Altra occasione mancata per il regista M. Night Shyamalan, nonostante le potenzialità fantasy della pellicola
(The Last Airbender) Regia: M. Night Shyamalan – Cast: Noah Ringer, Nicola Peltz, Shaun Toub, Jessica Andres, Aasif Mandvi, Keong Sim, Jackson Rathbone, Dev Patel, Cliff Curtis, Isaac Jin Solstein, Seychelle Gabriel, Randall Duk Kim, Dee Bradley Baker, Katharine Houghton, Ben Cooke, J.W. Cortes – Genere: Avventura, colore, 103 minuti – Produzione: USA, 2010 – Distribuzione: Universal Pictures – Data di uscita: 24 settembre 2010.
Shyamalan è un brand, un marchio, la M del mistero. Che fece il grande botto e poi con lo stesso fragore si inabissò in un mare di mediocrità registica ad alta quota, ovvero con grandi budget e grandi aspettative, parimente deluse.
Con “L’ultimo dominatore dell’aria” ci mette cuore e passione, gestazione lunghissima e storia iper fantasiosa per un risultato al di sotto delle aspettative, che lega salti pindarici degni dell’anime (cartoon manga) da cui è tratto a umanesimo di antica lega, onore e rispetto hanno così poco appeal che l’Avatar protagonista sembra il bimbo d’oro di Eddie Murphy.
Plot colmo di dialoghi, azione ritardata come troppo spesso gli capita e fotografia di serie B, o meglio che scende dal podio quando ci si trova davanti a film di stessa calibro ma fattura diversamente pregiata.
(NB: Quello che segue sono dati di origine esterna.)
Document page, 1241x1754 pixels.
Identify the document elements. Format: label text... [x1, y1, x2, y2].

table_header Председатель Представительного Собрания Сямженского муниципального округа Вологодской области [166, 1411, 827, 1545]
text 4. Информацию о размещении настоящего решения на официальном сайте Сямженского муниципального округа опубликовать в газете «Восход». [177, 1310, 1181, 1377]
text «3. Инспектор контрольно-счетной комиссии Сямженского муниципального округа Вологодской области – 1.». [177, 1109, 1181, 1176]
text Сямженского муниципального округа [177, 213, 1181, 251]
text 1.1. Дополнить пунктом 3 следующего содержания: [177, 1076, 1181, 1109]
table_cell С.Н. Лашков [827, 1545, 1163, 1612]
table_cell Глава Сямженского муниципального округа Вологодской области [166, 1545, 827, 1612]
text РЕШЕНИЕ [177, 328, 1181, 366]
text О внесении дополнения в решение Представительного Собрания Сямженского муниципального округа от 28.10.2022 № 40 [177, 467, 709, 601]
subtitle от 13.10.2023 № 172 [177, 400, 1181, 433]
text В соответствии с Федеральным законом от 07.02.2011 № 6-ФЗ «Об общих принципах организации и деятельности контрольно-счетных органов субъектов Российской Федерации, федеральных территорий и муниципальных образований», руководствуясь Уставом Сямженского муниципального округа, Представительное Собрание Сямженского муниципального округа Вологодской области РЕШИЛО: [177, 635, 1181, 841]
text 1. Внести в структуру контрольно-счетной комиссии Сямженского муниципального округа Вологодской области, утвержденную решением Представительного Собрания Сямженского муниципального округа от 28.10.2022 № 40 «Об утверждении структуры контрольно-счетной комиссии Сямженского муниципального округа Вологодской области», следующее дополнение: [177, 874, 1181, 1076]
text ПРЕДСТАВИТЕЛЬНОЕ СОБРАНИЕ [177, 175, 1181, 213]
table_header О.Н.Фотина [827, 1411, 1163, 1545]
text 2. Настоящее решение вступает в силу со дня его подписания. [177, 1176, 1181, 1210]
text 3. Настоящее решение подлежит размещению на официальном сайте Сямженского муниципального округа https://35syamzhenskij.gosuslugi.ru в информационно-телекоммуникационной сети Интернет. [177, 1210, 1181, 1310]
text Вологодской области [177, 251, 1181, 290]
La terra si divide in quattro regni come i suoi elementi: acqua, terra, fuoco e aria e ogni popolo ha i suoi “dominatori”, persone speciali che sono in grado di manipolarle, ma quando il fuoco dichiara guerra al mondo, il prescelto-bambino che racchiude i quattro poteri dovrà (imparare a) lottare insieme agli “amici buoni” per il bene dell’umanità.
L’idea che in Shyamalan alberghi una doppia anima si fa largo nei pensieri dello spettatore, ammaliato da alcuni suoi film iniziali e disgustato lo stesso dalle sue ultime opere. Questa pellicola si colloca quasi nel mezzo, ovvero ha moltissimi spunti interessanti, un potenziale che nel filone avrebbe potuto significare qualcosa di importante, ma si perde e sbanda senza capire il ruolo della terza dimensione, ormai sempre più banalizzata e ghettizzata a baraccone anni 80.
La sottocultura di cui si nutre la regia e il soggetto stesso del racconto fanno parte di quel movimento cartooniano generalista e frivolo che troverebbe facilmente passaggio in tv e far scivolare il succitato autore a rango di eterna promessa del cinema fantasy. Almeno usasse uno pseudonimo.